Les ours sont plus nombreux dans les Pyrénées

Par Mathieu Ferri, France Bleu Roussillon vendredi 11 avril 2014 à 16:35

Un ours brun en captivité dans le Parc animalier des Pyrénées
Un ours brun en captivité dans le Parc animalier des Pyrénées © Jean-Noël Lafargue

Au moins 25 animaux ont été comptés en 2013, soit trois de plus qu'en 2012. Mais si les ours sont plus nombreux, ils font aussi moins de dégâts. Les attaques de brebis ont diminué.

Les ours se sentent bien dans les Pyrénées. La population de plantigrades augmente sur le massif : 25 individus au minimum ont été détectés en 2013, trois de plus qu'en 2012 , selon un nouveau rapport officiel de l'ONCFS (Office national de la chasse et de la faune sauvage).

Les données récoltées sur le terrain (empreintes, poils, crottes, dommages, photos...) permettent cette estimation des deux côtés de la frontière franco-espagnole. En détail, il y a onze femelles, neuf mâles et cinq bêtes de sexe indéterminé, dit le rapport. Quatorze étaient des adultes, huit des individus entre 1 et 3 ans et trois des oursons de deux nouvelles portées distinctes.

L'aire de répartition du plantigrade, de 4.300 kilomètres carrés (2.100 dans quatre départements français, le reste sur trois provinces espagnoles), augmente elle aussi légèrement.

Le rapport n'entre pas dans la vive querelle que suscite la présence de l'ours dans les Pyrénées françaises. Mais il laisse entrevoir quelques perspectives en notant que trois mâles adultes sont présents sur les sites fréquentés par les femelles adultes. Ils pourraient donc assumer le rôle de géniteur essentiellement dévolu au seul Pyros, le mâle dominant mais vieillissant (25 ans), père ou grand-père de presque tous les oursons nés dans les Pyrénées.

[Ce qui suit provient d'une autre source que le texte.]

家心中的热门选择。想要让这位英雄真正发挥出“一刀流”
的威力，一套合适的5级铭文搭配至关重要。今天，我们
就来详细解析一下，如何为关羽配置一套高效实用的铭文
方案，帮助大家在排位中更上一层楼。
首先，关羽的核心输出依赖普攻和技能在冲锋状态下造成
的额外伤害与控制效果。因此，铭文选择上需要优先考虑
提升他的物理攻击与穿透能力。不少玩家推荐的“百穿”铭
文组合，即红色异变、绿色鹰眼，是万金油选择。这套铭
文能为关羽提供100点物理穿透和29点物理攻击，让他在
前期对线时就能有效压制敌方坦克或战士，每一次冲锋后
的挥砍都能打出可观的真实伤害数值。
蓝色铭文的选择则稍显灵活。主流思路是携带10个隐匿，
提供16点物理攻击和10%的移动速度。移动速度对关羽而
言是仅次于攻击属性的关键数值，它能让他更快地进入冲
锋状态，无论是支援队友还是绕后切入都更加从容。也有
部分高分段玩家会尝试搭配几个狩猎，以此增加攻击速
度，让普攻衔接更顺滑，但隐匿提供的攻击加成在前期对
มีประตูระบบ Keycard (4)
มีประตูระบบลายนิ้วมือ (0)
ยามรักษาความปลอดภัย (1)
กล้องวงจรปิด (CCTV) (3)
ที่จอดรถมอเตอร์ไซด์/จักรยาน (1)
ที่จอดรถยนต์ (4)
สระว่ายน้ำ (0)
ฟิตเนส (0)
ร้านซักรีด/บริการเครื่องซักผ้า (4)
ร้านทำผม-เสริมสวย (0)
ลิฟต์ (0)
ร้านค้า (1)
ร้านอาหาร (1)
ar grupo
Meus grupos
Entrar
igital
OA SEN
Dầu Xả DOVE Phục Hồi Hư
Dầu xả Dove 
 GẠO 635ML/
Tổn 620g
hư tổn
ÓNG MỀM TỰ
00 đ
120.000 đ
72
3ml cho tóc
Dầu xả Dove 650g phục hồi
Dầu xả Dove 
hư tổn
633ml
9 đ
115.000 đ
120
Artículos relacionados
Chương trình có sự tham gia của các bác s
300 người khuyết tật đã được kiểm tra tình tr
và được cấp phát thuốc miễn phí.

Davantage d'ours, moins de brebis tuées

Selon le rapport publié cette semaine, les attaques de troupeaux imputables à l'ours ont diminué de 32% entre 2012 et 2013 . L'ours aurait tué ou blessé 174 animaux (et détruit deux ruches).

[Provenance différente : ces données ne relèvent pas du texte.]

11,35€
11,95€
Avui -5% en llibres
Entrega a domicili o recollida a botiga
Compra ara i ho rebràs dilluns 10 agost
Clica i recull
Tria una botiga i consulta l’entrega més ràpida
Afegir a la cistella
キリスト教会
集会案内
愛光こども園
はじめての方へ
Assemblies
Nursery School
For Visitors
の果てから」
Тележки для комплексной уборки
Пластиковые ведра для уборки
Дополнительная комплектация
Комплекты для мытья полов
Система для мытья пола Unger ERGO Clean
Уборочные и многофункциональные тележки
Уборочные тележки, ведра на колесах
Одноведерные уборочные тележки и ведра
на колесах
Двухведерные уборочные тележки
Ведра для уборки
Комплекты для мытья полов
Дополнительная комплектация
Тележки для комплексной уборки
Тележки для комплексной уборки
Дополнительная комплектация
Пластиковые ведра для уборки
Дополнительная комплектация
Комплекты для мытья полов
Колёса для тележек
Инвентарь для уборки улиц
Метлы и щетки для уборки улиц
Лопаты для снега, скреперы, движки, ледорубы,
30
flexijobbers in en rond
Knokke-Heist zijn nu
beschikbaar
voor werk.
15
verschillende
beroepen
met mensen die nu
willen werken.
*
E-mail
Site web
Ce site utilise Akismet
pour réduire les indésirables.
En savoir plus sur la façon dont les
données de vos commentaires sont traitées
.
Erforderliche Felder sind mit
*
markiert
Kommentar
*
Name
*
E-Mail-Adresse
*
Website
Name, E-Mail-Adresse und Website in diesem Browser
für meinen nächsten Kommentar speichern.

Mais les anti-ours risquent fort de ne pas se laisser amadouer par une baisse des prédations. C'est dans ce contexte délicat que l'Etat doit élaborer cette année un nouveau "plan ours" . Les défenseurs de l'animal réclament de nouveaux lâchers indispensables selon eux à la viabilité de l'espèce.

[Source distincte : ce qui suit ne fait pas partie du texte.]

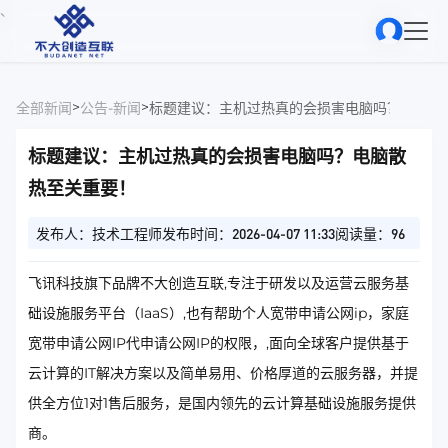
、
>
>
全部新闻
公告-新闻
标题建议：主机过热真的会损害电脑吗？电脑散
标题建议：主机过热真的会损害电脑吗？电脑散
热至关重要！
发布人：技术工程师
发布时间：2026-04-07 11:33
阅读量：96
飞讯科技旗下品牌不大创造互联,专注于研发以及运营云服务基
础设施服务平台（IaaS）,也有帮助个人宽带申请公网ip，家庭
宽带申请公网IP代申请公网IP的权限，,面向全球客户提供基于
云计算的IT解决方案以及简单易用、价格厚道的云服务器，并提
供全方位1对1售后服务，是国内领先的云计算基础设施服务提供
商。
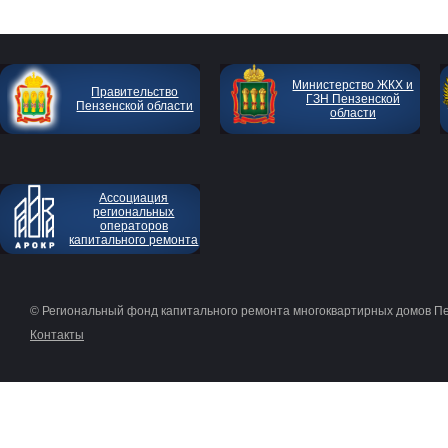
Министерство ЖКХ и
Правительство
ГЗН Пензенской
Пензенской области
области
Ассоциация
региональных
операторов
капитального ремонта
© Региональный фонд капитального ремонта многоквартирных домов П
Контакты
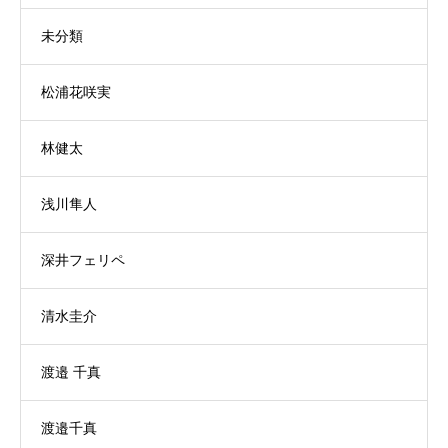
未分類
松浦花咲実
林健太
浅川隼人
深井フェリペ
清水圭介
渡邉 千真
渡邉千真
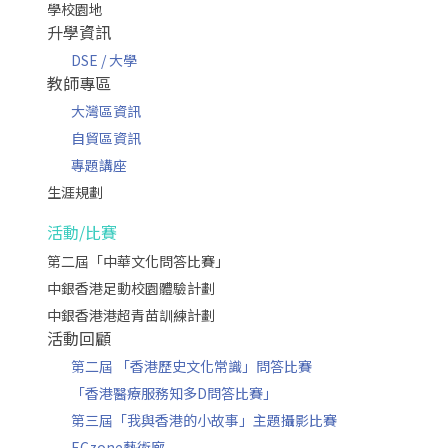
學校園地
升學資訊
DSE / 大學
教師專區
大灣區資訊
自貿區資訊
專題講座
生涯規劃
活動/比賽
第二屆「中華文化問答比賽」
中銀香港足動校園體驗計劃
中銀香港港超青苗訓練計劃
活動回顧
第二屆 「香港歷史文化常識」問答比賽
「香港醫療服務知多D問答比賽」
第三屆「我與香港的小故事」主題攝影比賽
ECzone藝術廊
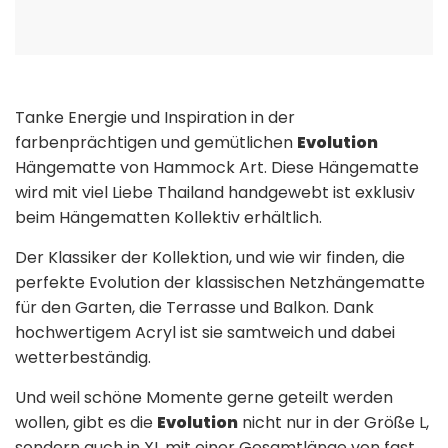
Tanke Energie und Inspiration in der
farbenprächtigen und gemütlichen
Evolution
Hängematte von Hammock Art. Diese Hängematte
wird mit viel Liebe Thailand handgewebt ist exklusiv
beim Hängematten Kollektiv erhältlich.
Der Klassiker der Kollektion, und wie wir finden, die
perfekte Evolution der klassischen Netzhängematte
für den Garten, die Terrasse und Balkon. Dank
hochwertigem Acryl ist sie samtweich und dabei
wetterbeständig.
Und weil schöne Momente gerne geteilt werden
wollen, gibt es die
Evolution
nicht nur in der Größe L,
sondern auch in XL mit einer Gesamtlänge von fast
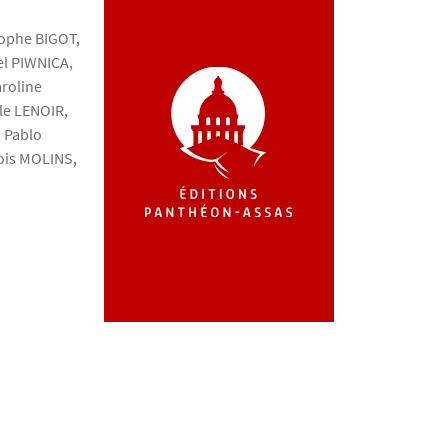
tophe
BIGOT
,
el
PIWNICA
,
aroline
le
LENOIR
,
, Pablo
ois
MOLINS
,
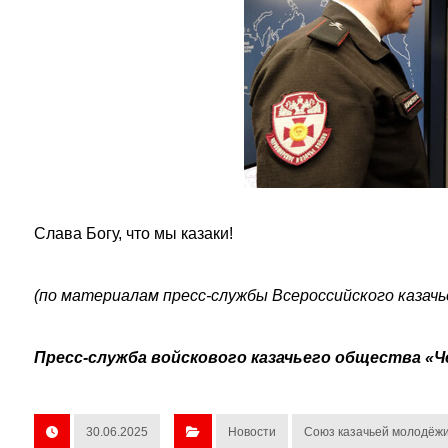
Слава Богу, что мы казаки!
(по материалам пресс-службы Всероссийского казач
Пресс-служба войскового казачьего общества «Ч
30.06.2025
Новости
Союз казачьей молодёж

Récemment, le Muséum national d'histoire naturelle de Paris prônait dans un autre rapport de lâcher au minimum quatre femelles dans l'Ouest des Pyrénées et deux femelles pleines dans le centre. Les experts disent même qu'idéalement, ce sont 17 ours qu'il faudrait réintroduire. Les anti-ours brandissent la menace d'actions violentes en cas de nouvelles réintroductions. En 2005 et 2006, les lâchers successifs de cinq ours (les derniers en date) ont mobilisé des milliers d'opposants.